Secretary Kerry has heard firsthand the stories of individuals, families and communities devastated by these diseases. He recently recounted an experience he had speaking with young women of only 13 and 14 at a school in South Africa. Many of these teenagers were caring for relatives with HIV. Of this experience, he said, “…it was moving to see what [the Presidents Emergency Plan for AIDS Relief] PEPFAR is doing…The difference it made to the lives of those people and their sense of possibility — young girls who, for the first time, [are] being given an opportunity. “
Like Secretary Kerry I, too, have met people on the front lines of fighting these diseases. I first became interested in global health during a trip to Botswana; my guide took his leave one afternoon by explaining to me that he needed to care for family members orphaned from HIV/AIDS. It was this experience that inspired me to join the Harvard AIDS Institute and to subsequently become a Board Member for Friends of the Global Fight Against AIDS, Tuberculosis and Malaria and Chairman of the Board for Malaria No More.
My experiences, and the knowledge I have gained from them, inform my excitement about Secretary Kerry and his record of supporting lifesaving health efforts worldwide. It is through leadership like his that remarkable progress has been made in the fights against AIDS, tuberculosis and malaria. In the past decade, strong political champions and increases in funding have helped to avert 1.1 million malaria deaths, reduce the number of new tuberculosis cases, and ensure AIDS treatment for more than eight million people worldwide.

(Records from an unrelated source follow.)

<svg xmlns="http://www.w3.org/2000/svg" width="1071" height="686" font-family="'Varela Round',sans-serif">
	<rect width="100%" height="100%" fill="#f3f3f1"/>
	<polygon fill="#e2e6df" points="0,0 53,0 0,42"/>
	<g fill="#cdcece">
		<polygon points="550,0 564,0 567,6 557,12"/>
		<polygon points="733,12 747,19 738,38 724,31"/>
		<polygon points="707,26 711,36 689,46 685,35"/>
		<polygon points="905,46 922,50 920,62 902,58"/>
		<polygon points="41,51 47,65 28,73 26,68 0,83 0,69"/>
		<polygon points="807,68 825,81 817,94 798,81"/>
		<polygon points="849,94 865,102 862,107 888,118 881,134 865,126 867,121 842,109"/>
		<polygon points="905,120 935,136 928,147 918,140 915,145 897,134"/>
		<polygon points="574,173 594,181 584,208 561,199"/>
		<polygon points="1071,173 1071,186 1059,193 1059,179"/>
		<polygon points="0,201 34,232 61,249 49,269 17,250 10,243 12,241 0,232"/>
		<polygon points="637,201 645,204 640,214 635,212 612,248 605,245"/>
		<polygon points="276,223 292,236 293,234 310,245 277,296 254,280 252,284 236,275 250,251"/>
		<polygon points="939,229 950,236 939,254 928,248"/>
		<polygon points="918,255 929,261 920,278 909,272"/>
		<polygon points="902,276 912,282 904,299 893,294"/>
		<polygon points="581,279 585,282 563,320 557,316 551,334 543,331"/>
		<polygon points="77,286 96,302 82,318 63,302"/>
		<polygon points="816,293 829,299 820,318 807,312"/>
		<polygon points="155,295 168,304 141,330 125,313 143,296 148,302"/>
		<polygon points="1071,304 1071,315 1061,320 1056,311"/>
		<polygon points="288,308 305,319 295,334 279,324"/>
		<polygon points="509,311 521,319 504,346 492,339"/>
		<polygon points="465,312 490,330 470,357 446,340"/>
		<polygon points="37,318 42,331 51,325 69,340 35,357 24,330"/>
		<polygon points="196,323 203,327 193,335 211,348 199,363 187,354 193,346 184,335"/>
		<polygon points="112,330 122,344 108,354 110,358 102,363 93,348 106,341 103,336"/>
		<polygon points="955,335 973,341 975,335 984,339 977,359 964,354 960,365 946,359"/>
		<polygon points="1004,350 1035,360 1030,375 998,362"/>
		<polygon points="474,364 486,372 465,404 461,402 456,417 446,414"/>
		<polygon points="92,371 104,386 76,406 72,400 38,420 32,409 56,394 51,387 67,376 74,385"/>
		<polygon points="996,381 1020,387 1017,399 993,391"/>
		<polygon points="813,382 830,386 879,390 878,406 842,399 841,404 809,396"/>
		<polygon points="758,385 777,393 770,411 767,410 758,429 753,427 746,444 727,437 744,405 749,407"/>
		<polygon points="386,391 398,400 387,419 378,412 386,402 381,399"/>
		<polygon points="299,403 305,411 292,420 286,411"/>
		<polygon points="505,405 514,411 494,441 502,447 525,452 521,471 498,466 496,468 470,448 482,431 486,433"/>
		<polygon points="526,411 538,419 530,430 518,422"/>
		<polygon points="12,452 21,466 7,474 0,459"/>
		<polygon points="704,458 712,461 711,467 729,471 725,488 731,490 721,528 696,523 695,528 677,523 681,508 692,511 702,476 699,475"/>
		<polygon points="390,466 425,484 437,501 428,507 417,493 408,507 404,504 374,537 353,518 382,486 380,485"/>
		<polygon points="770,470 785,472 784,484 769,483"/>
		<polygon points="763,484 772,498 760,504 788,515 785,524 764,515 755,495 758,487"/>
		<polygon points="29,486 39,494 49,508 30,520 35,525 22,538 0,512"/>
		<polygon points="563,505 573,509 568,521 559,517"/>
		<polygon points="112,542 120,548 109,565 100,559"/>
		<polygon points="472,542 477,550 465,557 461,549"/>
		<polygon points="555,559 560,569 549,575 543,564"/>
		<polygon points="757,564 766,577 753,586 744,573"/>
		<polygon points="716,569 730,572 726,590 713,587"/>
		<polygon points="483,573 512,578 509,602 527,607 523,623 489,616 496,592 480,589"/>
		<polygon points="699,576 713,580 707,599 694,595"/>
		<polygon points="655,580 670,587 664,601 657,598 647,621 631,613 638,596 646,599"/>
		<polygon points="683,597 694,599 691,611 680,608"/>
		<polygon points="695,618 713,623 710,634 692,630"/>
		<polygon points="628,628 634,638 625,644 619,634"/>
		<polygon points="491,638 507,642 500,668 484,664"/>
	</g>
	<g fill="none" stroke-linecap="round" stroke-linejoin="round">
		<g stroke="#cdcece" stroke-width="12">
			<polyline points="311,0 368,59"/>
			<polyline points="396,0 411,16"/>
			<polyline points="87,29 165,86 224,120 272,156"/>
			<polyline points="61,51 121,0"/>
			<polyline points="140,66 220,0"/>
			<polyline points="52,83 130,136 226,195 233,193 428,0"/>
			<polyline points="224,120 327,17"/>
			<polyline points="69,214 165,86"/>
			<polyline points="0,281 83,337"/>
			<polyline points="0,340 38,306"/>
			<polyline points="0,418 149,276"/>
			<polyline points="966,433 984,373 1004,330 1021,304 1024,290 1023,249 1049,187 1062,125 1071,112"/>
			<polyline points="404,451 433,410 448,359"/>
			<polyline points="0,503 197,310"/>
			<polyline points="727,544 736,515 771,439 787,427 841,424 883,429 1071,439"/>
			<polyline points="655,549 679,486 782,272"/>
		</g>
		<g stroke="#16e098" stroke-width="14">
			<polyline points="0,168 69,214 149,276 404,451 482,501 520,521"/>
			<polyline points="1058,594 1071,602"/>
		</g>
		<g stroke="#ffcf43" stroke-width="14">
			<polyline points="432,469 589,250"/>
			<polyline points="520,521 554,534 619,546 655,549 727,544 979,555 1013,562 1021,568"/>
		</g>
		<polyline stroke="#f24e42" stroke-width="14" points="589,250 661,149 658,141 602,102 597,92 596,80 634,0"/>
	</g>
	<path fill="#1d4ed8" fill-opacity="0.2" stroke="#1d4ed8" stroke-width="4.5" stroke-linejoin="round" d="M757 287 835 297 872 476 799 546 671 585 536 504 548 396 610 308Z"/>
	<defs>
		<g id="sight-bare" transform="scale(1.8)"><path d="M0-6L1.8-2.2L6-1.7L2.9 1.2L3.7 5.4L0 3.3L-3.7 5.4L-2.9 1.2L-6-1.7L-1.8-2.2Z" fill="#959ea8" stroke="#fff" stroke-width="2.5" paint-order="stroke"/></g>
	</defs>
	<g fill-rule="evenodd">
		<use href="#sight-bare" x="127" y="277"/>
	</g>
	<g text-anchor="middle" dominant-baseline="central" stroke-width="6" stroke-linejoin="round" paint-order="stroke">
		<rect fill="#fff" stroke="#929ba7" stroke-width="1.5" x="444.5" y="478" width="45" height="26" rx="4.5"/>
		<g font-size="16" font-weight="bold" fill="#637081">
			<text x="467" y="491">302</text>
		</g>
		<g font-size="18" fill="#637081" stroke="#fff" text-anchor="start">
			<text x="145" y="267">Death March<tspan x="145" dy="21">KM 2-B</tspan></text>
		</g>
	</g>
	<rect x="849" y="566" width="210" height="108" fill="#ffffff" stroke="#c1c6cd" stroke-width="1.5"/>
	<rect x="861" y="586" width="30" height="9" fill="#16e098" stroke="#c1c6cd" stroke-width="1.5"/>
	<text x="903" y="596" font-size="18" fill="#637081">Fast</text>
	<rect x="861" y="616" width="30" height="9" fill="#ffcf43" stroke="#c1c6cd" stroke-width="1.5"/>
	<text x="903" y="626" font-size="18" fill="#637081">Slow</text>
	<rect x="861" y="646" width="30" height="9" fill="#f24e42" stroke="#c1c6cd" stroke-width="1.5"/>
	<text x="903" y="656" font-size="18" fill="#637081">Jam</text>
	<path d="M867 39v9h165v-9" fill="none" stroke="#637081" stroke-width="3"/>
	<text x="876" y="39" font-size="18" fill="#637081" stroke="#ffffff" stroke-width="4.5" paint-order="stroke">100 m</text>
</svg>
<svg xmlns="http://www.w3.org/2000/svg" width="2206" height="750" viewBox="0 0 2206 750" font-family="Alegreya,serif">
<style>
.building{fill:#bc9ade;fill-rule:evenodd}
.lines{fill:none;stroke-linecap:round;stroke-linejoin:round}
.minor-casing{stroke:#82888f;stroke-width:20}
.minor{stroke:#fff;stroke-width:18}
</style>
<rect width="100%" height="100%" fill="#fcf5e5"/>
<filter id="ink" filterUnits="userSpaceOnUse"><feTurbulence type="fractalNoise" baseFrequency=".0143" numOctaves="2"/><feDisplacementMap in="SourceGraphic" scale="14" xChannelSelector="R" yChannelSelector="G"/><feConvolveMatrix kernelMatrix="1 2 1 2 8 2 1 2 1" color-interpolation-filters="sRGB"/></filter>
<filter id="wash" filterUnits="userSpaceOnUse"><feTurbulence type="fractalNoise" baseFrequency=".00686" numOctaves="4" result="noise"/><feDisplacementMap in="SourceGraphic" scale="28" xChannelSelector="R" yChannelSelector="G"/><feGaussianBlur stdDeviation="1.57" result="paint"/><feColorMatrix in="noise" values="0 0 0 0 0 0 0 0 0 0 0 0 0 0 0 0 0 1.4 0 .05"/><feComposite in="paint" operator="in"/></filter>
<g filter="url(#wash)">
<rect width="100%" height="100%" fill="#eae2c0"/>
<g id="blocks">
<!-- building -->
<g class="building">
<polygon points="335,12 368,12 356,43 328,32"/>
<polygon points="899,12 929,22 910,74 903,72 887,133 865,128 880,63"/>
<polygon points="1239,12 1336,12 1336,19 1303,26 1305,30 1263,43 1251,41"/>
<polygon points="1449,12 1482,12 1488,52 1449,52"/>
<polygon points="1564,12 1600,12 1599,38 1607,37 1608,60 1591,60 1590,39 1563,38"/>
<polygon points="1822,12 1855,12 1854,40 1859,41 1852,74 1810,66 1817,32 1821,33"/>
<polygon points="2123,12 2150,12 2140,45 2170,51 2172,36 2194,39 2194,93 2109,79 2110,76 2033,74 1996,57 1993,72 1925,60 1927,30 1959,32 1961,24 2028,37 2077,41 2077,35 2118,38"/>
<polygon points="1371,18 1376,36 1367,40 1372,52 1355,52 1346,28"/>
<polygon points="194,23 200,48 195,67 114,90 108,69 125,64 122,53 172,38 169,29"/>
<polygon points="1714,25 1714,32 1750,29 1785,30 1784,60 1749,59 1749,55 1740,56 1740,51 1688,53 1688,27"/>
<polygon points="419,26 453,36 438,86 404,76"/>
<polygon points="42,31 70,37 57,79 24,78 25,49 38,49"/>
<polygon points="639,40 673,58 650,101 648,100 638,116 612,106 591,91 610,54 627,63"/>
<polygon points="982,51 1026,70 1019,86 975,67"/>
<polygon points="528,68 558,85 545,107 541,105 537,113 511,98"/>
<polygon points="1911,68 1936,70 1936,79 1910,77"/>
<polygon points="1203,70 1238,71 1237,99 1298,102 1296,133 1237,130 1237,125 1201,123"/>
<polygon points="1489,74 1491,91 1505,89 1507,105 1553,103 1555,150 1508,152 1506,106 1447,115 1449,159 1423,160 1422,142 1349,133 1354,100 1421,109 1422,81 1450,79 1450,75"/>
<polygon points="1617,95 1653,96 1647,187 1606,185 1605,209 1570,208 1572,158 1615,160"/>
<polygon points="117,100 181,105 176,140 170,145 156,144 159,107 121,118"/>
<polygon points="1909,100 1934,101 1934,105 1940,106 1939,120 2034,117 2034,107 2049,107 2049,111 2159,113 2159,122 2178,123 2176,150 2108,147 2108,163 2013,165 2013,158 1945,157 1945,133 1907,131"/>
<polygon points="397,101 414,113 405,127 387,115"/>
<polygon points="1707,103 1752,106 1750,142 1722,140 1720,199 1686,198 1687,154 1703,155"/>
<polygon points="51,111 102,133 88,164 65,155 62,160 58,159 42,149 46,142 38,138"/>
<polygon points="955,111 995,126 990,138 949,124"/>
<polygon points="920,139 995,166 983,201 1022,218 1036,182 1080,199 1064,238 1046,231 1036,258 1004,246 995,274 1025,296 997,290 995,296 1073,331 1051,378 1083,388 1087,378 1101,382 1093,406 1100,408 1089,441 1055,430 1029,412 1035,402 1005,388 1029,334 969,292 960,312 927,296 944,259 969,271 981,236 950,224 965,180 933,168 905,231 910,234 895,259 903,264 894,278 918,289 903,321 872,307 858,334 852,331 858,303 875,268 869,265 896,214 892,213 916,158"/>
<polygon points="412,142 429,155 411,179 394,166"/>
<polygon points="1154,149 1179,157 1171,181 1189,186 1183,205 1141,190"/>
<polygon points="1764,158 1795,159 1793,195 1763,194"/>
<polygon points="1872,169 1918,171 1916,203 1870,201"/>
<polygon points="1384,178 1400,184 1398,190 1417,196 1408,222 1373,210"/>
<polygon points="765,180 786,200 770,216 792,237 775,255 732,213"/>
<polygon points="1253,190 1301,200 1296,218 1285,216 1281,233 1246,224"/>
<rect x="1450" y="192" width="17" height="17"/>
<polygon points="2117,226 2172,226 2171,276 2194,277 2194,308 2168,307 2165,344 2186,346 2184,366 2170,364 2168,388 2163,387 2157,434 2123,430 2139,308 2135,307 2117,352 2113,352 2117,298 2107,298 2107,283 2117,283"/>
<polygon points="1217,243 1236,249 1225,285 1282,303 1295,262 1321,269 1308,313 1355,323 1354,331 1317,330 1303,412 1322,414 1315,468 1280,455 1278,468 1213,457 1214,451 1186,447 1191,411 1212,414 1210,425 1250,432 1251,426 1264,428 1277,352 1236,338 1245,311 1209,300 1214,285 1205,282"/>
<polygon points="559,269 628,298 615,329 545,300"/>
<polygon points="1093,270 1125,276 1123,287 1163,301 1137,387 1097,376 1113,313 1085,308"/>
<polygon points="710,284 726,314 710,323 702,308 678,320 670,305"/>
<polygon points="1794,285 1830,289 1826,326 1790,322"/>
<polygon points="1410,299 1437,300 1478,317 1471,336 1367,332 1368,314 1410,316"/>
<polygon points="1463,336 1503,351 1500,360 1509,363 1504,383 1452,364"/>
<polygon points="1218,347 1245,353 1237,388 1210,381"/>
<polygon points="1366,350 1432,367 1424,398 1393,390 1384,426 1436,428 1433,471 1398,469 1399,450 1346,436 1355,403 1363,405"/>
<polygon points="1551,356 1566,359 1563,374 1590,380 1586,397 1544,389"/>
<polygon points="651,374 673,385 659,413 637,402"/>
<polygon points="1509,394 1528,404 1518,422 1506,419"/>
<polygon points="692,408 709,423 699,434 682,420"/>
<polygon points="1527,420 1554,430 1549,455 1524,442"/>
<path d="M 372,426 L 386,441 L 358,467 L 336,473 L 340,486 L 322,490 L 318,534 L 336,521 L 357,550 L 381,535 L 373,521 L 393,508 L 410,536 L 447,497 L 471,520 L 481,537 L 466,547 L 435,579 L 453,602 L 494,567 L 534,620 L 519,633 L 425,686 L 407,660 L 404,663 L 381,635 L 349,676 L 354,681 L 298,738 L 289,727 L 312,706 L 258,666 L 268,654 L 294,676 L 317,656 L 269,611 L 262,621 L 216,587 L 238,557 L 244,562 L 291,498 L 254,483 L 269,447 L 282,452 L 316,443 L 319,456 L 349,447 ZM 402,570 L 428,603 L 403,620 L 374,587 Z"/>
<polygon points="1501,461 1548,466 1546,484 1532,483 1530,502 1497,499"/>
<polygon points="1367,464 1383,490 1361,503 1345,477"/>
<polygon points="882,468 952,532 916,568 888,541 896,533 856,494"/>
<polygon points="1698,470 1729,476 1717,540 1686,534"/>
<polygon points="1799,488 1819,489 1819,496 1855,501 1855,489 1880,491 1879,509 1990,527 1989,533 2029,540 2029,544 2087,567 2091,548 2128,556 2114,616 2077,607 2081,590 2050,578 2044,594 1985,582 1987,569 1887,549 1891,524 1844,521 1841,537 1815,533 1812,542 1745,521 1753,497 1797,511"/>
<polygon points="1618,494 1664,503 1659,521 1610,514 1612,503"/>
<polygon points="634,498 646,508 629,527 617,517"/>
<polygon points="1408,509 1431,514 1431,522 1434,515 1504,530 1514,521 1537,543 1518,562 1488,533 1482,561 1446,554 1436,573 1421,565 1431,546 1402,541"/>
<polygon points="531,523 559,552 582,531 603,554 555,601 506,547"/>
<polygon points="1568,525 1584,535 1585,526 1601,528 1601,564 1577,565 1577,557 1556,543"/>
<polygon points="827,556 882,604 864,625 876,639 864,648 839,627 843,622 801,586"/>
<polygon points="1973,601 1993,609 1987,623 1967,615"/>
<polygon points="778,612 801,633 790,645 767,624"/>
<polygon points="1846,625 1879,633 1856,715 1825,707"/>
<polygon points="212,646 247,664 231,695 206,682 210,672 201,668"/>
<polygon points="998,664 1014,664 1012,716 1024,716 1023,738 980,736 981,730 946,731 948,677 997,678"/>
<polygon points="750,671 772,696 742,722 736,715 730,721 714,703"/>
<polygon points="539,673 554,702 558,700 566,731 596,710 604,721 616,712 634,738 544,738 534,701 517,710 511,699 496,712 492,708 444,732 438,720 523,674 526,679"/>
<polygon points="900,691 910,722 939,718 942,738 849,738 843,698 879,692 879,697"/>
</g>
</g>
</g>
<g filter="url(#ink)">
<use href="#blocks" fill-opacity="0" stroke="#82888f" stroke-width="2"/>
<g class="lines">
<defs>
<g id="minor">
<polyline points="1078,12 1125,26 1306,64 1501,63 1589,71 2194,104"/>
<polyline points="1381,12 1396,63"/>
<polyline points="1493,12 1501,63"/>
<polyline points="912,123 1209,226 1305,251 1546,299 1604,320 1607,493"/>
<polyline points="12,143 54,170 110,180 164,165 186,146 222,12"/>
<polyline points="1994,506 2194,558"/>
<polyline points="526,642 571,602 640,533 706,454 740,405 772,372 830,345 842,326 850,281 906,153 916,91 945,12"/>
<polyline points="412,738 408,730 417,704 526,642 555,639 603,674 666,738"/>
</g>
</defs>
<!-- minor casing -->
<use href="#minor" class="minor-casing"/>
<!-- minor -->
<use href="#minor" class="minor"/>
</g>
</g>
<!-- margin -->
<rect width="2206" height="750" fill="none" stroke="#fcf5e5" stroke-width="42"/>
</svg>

All those years ago I witnessed the heartbreaking consequences of disease, but more recently I have been privileged to see real progress. For instance, I had the opportunity to travel to Tanzania where, not long before my visit to a health clinic, 1,500 cases of malaria had been diagnosed within a six-month period. When I arrived, the number of diagnosed cases in that same amount of time had been reduced to one. From1,500 to one. This is simply astonishing.
Examples like this are no longer uncommon. This kind of progress is due in large part to the support of individuals like Secretary Kerry and the efforts of organizations like the Global Fund, the world’s largest global health financier. The U.S. government’s endorsement of and support for the Global Fund allow the organization to work hand-in-hand with bilateral initiatives, such as the President’s Malaria Initiative and PEPFAR, expanding their reach toward the common goal of saving lives.
In speaking to a foreign policy classroom recently, Secretary Kerry spoke about being on the cusp of an AIDS-free generation, saying that, through interventions like those that prevent mothers from transmitting AIDS to their children, “Americans — who have put their dollars on the line…have saved over five million lives in Africa. That’s the difference we make.”
I’m so pleased that Secretary Kerry has continued to uphold the legacy of U.S. support for global health programs that he worked on in the Senate. It is clear that he understands that global health is not a one-time investment. By maintaining funding today, we have the opportunity to stop these diseases in their tracks and continue building upon the successes of the past decade, rather than risk squandering the investments we’ve made thus far.